Fisher will be installed as Buffalo's bishop on Jan. 15, 2021. The oldest of five children, he was ordained a priest of the Archdiocese of Washington in 1990 and has served on the archdiocese's administrative board, clergy personnel board, priest council, and priest retirement board.
He will take over a diocese rocked by recent revelations of clergy sex abuse, allegations of a cover-up and mishandling of abuse by former Bishop Richard Malone and Edward Grosz, a lawsuit by New York state, and ongoing bankruptcy proceedings.
Last week, the office of New York's Attorney General published a 216-page report documenting the years-long failure by the diocese to abide by the standards of the U.S. Conference of Catholic Bishops in handling cases of alleged clergy sex abuse of minors.
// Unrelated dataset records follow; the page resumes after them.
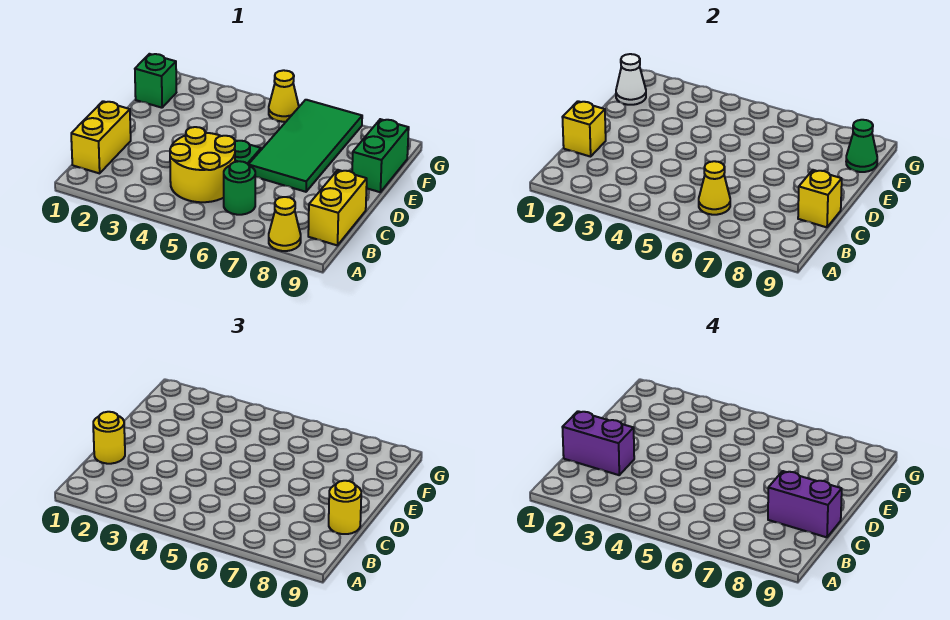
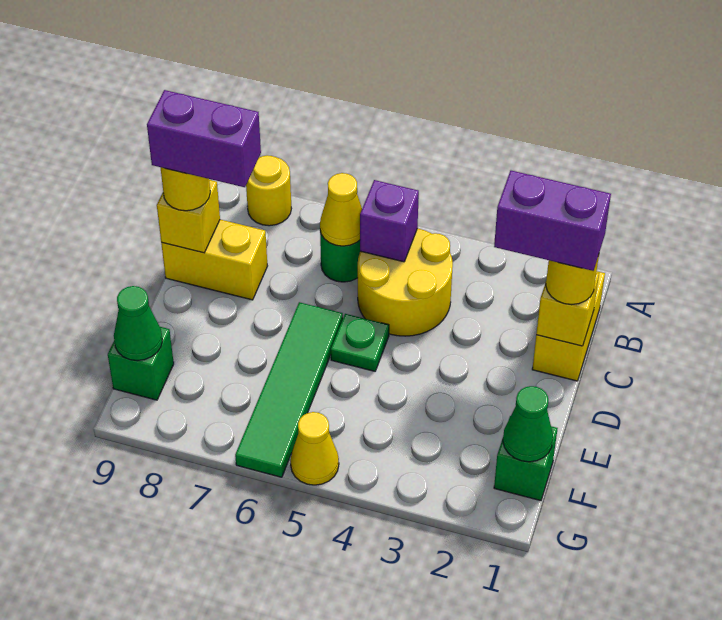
yellow cone A8 level 1 -> yellow round brick A8 level 1
none -> purple brick B5 level 2
yellow brick B9:C9 level 1 -> yellow brick C8:C9 level 1
green tile D6:G7 level 1 -> green tile D6:G6 level 1
green brick E9:F9 level 1 -> green brick F9 level 1
white cone F1 level 2 -> green cone F1 level 2

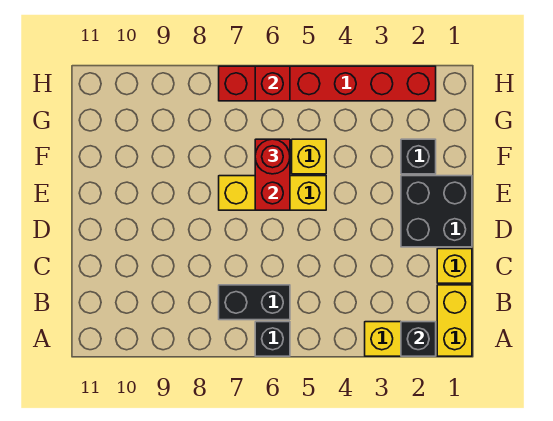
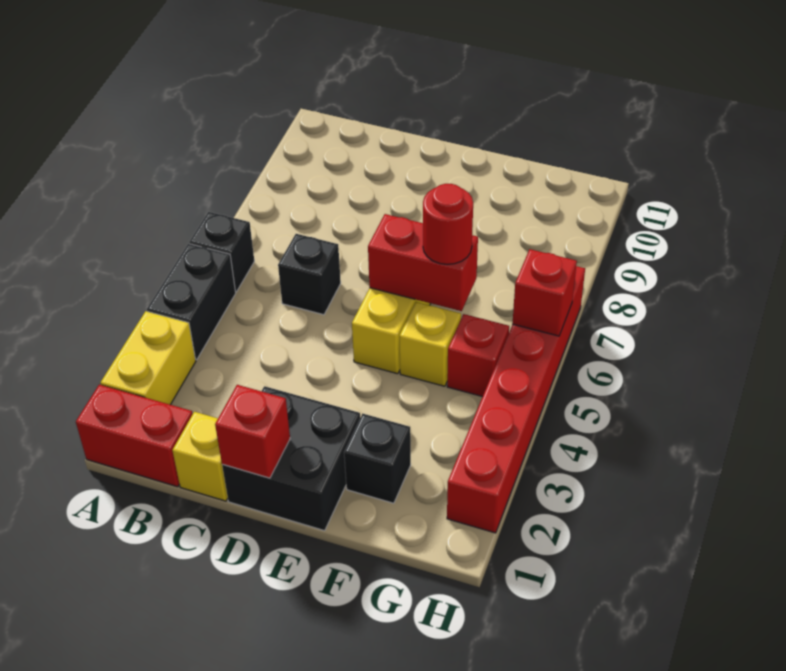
yellow brick A1:B1 level 1 -> red brick A1:B1 level 1
black brick A2 level 2 -> black brick C6 level 1
black brick B6:B7 level 1 -> black brick A4:A5 level 1
none -> red brick D1 level 2
none -> red brick G5 level 1

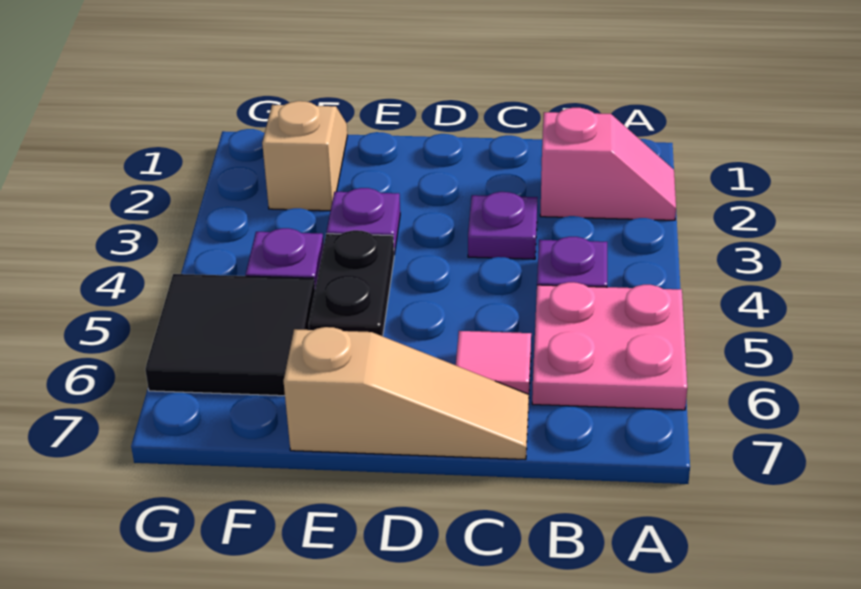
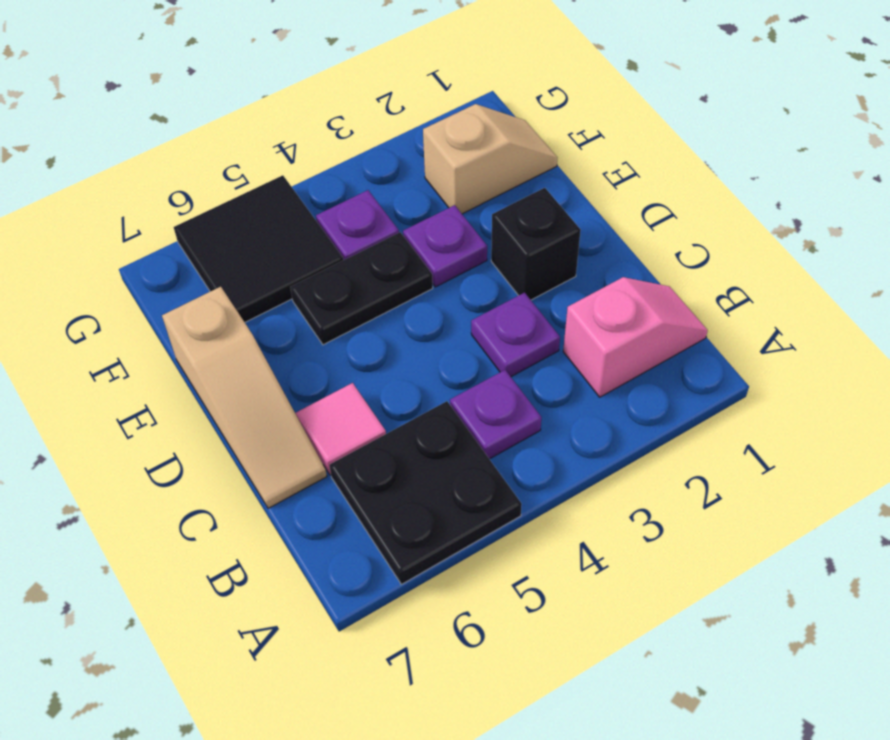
pink slope A2:B2 level 1 top B -> pink slope B1:B2 level 1 top 2
pink plate A5:B6 level 1 -> black plate A5:B6 level 1
none -> black brick D2 level 1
In December, 2019, Bishop Malone announced that the pope had accepted resignation. That announcement followed an apostolic visitation ordered the Vatican to investigate his handling of clergy sex abuse. Malone's former secretary had leaked audio of the bishop appearing to acknowledge the credibility of claims of sexual harassment and violation of the seal of Confession made against a diocesan priest months before that priest was removed from active ministry.
Malone's former executive assistant also leaked diocesan records in 2018 that appeared to show the diocese working with its lawyers to conceal the names of some diocesan priests with credible claims of sex abuse from the public.
Bishop Edward Scharfenberger of Albany was appointed as interim leader of the diocese after Malone's resignation. In January, he told members of the media that he was "not given" the results of the 2019 Vatican-ordered investigation into the diocese. He also said that he "was not sent with a particular mission."